The term 'rhetoricized' has been used in various ways over the last couple of decades, and frankly, none of these uses appears to have much in common. I therefore am eager to see whether the field has some consensus regarding a definition.
Lasha, I'm not sure I follow. Let's consider a linguistic entailment: "If John falls into the water, he will get wet." Given that an entailment is always true and thus certain, how could this statement be made "debatable"?
Well, I must disagree. A duck in the water is a wet duck. The feet are wet, the legs are wet, and if you pick one up out of the water you find that the feathers are wet. (I know this because my mother once had a pet duck.) Feathers succeed only in keeping the flesh under the feathers dry. Moreover, I'm not interested in fantasies but reality. Your hypothetical is like someone arguing against the reality of gravity--great for science fiction movies but of little use in the world we live in. Thus, I'm still curious to know how various people define "rhetoricized." I was reading a dissertation recently in which the student defined "rhetoricized" as the act of fusing rhetoric and literature so as to understand literature as the "conceptual metaphorization of the experience of lived human life." I'm troubled by the inherent limitations of that view.

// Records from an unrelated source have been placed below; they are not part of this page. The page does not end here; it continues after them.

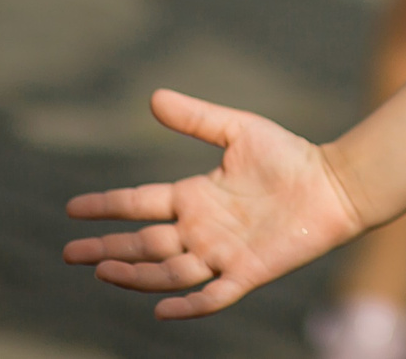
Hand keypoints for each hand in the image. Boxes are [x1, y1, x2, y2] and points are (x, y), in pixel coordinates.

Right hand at [62, 88, 365, 319]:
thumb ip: (197, 118)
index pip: (139, 204)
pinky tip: (161, 308)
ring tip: (103, 271)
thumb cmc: (290, 156)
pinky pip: (212, 295)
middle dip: (106, 248)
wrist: (335, 183)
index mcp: (194, 196)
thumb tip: (153, 96)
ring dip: (136, 275)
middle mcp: (201, 229)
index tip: (72, 209)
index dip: (106, 206)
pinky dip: (188, 304)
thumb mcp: (238, 131)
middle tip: (70, 253)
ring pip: (168, 272)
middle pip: (144, 244)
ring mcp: (222, 253)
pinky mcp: (248, 272)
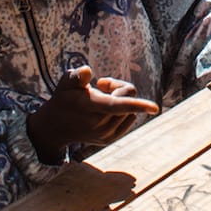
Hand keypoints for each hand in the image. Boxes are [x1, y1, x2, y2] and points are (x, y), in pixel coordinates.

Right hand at [27, 66, 159, 162]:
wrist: (55, 127)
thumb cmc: (64, 98)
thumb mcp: (66, 83)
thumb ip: (76, 76)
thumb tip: (86, 71)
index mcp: (90, 107)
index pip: (116, 105)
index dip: (136, 104)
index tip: (155, 107)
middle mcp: (99, 124)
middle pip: (127, 98)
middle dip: (118, 88)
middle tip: (101, 84)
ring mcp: (105, 135)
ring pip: (130, 110)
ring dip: (121, 100)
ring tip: (101, 98)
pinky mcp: (110, 140)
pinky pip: (129, 119)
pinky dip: (123, 111)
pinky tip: (105, 110)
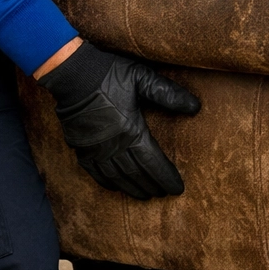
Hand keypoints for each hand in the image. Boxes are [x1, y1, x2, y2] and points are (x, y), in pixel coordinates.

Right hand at [37, 42, 200, 199]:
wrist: (72, 74)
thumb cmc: (110, 74)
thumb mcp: (144, 78)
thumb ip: (169, 94)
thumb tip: (196, 107)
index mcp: (131, 130)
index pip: (153, 162)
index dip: (166, 176)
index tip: (177, 188)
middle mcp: (113, 145)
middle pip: (137, 173)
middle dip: (152, 185)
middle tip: (164, 193)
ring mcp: (95, 149)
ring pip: (117, 177)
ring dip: (132, 188)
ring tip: (145, 195)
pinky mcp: (81, 148)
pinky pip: (95, 173)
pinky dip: (107, 182)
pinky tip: (116, 187)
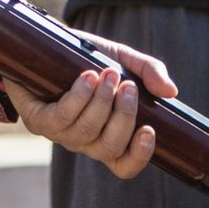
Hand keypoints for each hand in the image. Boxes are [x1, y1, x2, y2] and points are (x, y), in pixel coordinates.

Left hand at [6, 39, 178, 179]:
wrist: (44, 41)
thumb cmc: (85, 57)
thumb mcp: (122, 58)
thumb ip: (148, 71)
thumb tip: (170, 91)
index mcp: (106, 136)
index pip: (124, 165)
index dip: (139, 156)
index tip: (149, 130)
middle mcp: (84, 142)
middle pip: (110, 147)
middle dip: (124, 116)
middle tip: (128, 86)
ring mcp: (60, 134)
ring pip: (87, 131)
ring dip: (101, 102)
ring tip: (109, 74)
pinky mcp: (38, 120)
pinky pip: (60, 118)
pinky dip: (78, 97)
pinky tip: (87, 78)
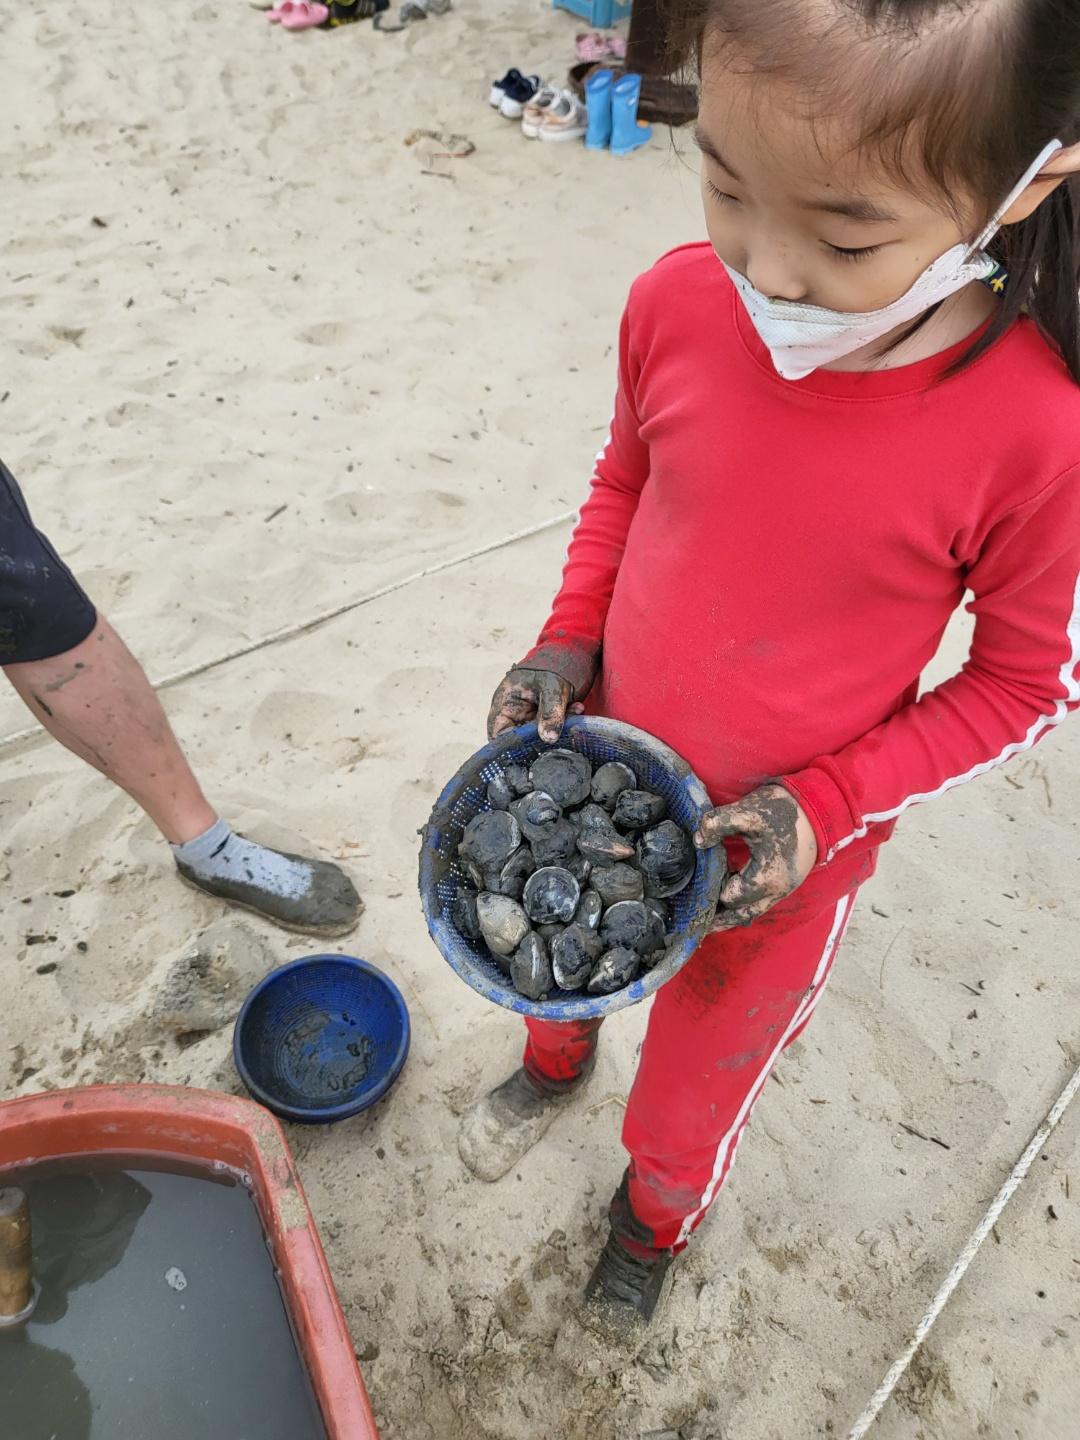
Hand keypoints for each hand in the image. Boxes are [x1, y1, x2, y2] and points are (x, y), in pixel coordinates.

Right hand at [487, 667, 584, 742]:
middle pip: (520, 741)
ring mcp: (529, 720)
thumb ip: (550, 712)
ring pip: (540, 737)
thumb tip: (548, 738)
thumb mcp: (551, 686)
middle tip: (562, 730)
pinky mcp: (545, 722)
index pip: (499, 735)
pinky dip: (566, 724)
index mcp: (504, 705)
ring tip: (575, 710)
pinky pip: (553, 730)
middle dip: (543, 738)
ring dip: (558, 730)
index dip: (513, 747)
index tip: (536, 747)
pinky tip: (578, 709)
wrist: (567, 653)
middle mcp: (513, 716)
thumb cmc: (550, 665)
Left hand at [694, 783, 817, 929]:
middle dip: (719, 919)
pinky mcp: (787, 882)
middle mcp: (777, 890)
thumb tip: (698, 841)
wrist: (818, 807)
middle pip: (741, 914)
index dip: (710, 891)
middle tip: (696, 925)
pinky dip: (745, 904)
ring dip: (732, 915)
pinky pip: (762, 902)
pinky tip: (732, 899)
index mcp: (766, 877)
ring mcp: (785, 889)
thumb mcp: (748, 811)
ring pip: (753, 911)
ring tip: (710, 918)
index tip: (693, 887)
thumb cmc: (783, 809)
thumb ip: (718, 823)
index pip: (729, 896)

"Retoricized" would be, for me, a heightened emphasis on certain words, particularly as they are emphasized predominantly by sound and/or rhythm and/or rhyme, these being the most imperceptible to listener "alarms." Secondarily, and more likely to sound these alarms in a listener (or reader), are tropes--metaphor and metonymy, maybe catachresis as well, but I haven't thought much about these (and have no time to do so presently). To set an example, and question, from poetry.
Could a rhetoricized word come from a line which dumps all of his energy onto that final word -this sense of sound guiding emphasis through rhythm and echoed in rhyme? For me it has a rhetorical effect. The only off-hand example I can provide currently is the following, by Portuguese poet António Gedeão.
"Máquina do mundo"
O Universo é feito essencialmente de coisa nenhuma.